The government’s case was flimsily constructed on the testimony of Clemens’s one-time trainer, and Brian McNamee, was, by its own admission, a “flawed’ witness. Flawed? How about “pathetic’’? How about “useless’’?

Well, sure, I believe he was telling the basic truth, but you can’t fault a Clemens- and sports-ignorant juror for dismissing his testimony after Rusty Hardin was through destroying him on the stand.

This was a court of law. Roger had to be acquitted.

OK, Roger is a free man, but that does not mean he has been acquitted in the much more informed Court of Public Opinion. It cost him a lot of money to stay out of jail, and that must be considered money well-spent. Frankly, neither you nor I should care what a Clemens- and sports-ignorant jury had to say about Roger Clemens. The rules of the game gave no other choice. The government’s case, featuring that dreadful witness, was not credible to them. They did what they should have done.

Thanks, folks. Go home now and resume your Clemens- and sports-ignorant lives.

For the rest of us, the story is only beginning.

If anyone wants to get up to speed on the Clemens matter, it is necessary to read Jeff Pearlman’s book, “The Rocket That Fell to Earth.’’ This is not some hysterical screed. This is a well-researched book authored by a legitimate journalist. I just say, read it and see what you think. Ask yourself then if any juror who actually had read it might have been inclined to change his or her vote.

I believe Roger Clemens did what he is accused of doing and that he indeed perjured himself that fateful day in Washington. The thing about Roger Clemens is that he has sometimes proven himself capable of disbelieving things that actually happened, Exhibit A being the bat-toss incident in the 2000 World Series.

I also believe that Roger Clemens did work out as hard as he says he did, and that his initial success came as a result of that hard work, which transformed him from being the No. 3 starter on a University of Texas staff to one of the great pitchers of all time.

But I also believe that the spike in his performance beginning in 1997 was not simply the result of hard work and a renewed dedication. I believe he had extra help.

Yes, I’m a Hall of Fame voter and my position is the same as it is on the other prominent steroid-linked players. I don’t believe they belong in Cooperstown. There is, however a big “but.’’

But I reserve the right to wake up someday feeling differently.
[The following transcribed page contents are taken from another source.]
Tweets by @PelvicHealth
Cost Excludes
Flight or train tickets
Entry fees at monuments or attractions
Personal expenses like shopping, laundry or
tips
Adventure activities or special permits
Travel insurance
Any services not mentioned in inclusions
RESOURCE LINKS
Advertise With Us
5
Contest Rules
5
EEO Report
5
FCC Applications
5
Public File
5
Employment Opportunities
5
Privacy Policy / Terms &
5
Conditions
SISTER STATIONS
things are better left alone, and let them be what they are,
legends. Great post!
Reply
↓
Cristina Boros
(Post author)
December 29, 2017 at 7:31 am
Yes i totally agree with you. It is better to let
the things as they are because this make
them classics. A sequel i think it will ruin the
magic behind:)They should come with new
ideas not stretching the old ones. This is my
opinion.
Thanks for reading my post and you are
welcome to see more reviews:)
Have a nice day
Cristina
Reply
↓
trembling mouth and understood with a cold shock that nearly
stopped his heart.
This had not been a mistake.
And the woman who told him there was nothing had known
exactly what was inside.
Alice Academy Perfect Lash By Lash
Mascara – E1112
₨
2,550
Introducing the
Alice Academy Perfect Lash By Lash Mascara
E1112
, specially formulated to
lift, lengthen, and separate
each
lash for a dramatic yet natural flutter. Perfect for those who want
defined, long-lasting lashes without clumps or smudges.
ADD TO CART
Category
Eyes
It is not inconceivable that I will fall in line someday with those who say it is unfair and impossible to judge these people, that juiced pitchers were throwing to juiced batters, and who can be a proper judge and jury in that scenario? Just put them all in if they have the career accomplishments, the hallowed numbers, perhaps with some sort of disclaimer on the plaque to the effect that during their time, the use of PEDs was rampant and their name was associated with its usage.

Perhaps we voters should all get together and agree to do just that. As for Roger specifically, I think he’ll fall into Hall of Fame limbo. He’s not getting in for several years, if ever.

It’s all a big hair-hurting mess. I just know that putting Roger Clemens in jail would have served no good purpose.